The Triumph of the Telephone Poles
For the first time, New Jersey nabbed the top spot this year in terms of installing photovoltaic (PV) capacity, surpassing California, the country's longtime solar energy leader. Public Service Electric and Gas Co. (PSE&G), New Jersey's largest utility, has already built a hefty portion of that capacity and, by early 2013, will wrap up a four-year program to install 40 megawatts of power via telephone pole-mounted solar units. The distributed solar program, which will provide enough energy to power 6,500 homes, is the largest of its type worldwide.
"Everything we do connects straight to the distribution system," says Andrew Powers, program manager of Solar 4 All, PSE&G's program that aims to add 80 MW of solar electric generation capacity to its system by next year. The pole-mounted program will provide half of that goal with installations in more than 300 New Jersey towns that the utility serves.
The project initially aimed to put 200-watt panels on 200,000 poles, but as technology advanced, so did the power capacity of the panels. "We're now up to 245-watt panels, so we're looking at 180,000 poles to be utilized," Powers says.
Each panel is about 10 sq ft. "There's nothing special about the panel itself. You'd use the same kind of panel on a solar farm," Powers says. But it is the smart grid technology that enables the panels to work with the utility grid that is at the heart of the $275-million to $280-million project.
Developed by Petra Solar, South Plainfield, N.J., the wireless smart grid technology attaches to each panel, allowing the panel to communicate with the grid and be monitored, says Shihab Kuran, chief executive of Petra, which is also the designer and engineer of the PSE&G project.
The technology monitors energy output to the grid and can disconnect that output in the event of a problem, he says. Housed in a small "smart box," it works alongside a microinverter, energy monitor and grid voltage sensor to provide PSE&G constant feedback.
Off-grid, pole-mounted PVs have been in use for decades, used primarily by developing countries that have little, expensive, poor or no other power infrastructure. But Petra's system is the first to utilize grid-connected, pole-mounted technology, Kuran says.
Kuran, who conceived the PSE&G project, says the idea arose when he was reading statistics about the California market. "About 97% of the renewables projects in California were never built or significantly behind schedule or significantly above budget in 2007 and 2008," he says.
New Jersey was already progressive in solar power, but it could not match California's strength, largely because New Jersey is a more densely populated state with little undeveloped land, he says. "We don't have deserts here, and we needed very large deployment" for utility-scale programs, he adds. Land and labor costs in the state were also prohibitive.
But with a desire to boost his state's solar market standing, Kuran came up with the pole-mounted plan one day when the proverbial light bulb—or solar panel—lit up as he was staring out of his office window. He noticed the many utility poles within sight when it dawned on him: "We could do a utility-scale project without taking up utility-scale land."
When he first approached PSE&G, however, he was sent back to the drawing board.

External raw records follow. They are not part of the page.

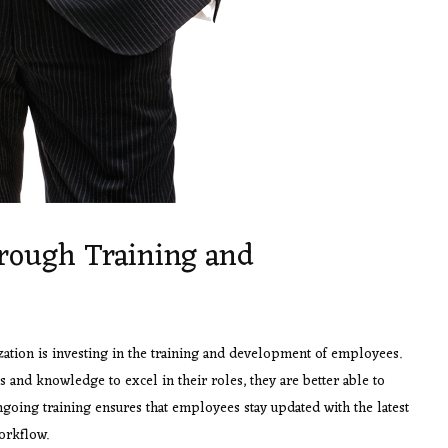
ough Training and
zation is investing in the training and development of employees.
and knowledge to excel in their roles, they are better able to
ongoing training ensures that employees stay updated with the latest
workflow.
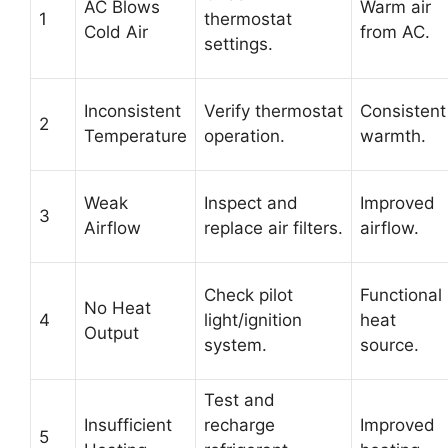
AC Blows
Warm air
1
thermostat
Cold Air
from AC.
settings.
Inconsistent
Verify thermostat
Consistent
2
Temperature
operation.
warmth.
Weak
Inspect and
Improved
3
Airflow
replace air filters.
airflow.
Check pilot
Functional
No Heat
4
light/ignition
heat
Output
system.
source.
Test and
Insufficient
recharge
Improved
5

At that point "we only had the photovoltaic part, not the smart grid," Kuran says. Petra would have to meet a long list of criteria before anything could be attached to one of the utility's poles. This included designing a system that would stabilize and not disrupt the grid, and one that is "ruggedized" so that if a bucket truck bumped into it, "it wouldn't fall apart," Kuran says.
After months of R&D work, Petra developed the high-tech panel system—the first integration of solar and smart grid technology—and received the PSE&G contract. The technology won Petra two TechAmerica Foundation honors last year—the Clean Tech/Green Tech as well as Smart Grid & Smart Instruments awards. Greentech Media also named Kuran one of the "100 people you must know in smart grid in 2012."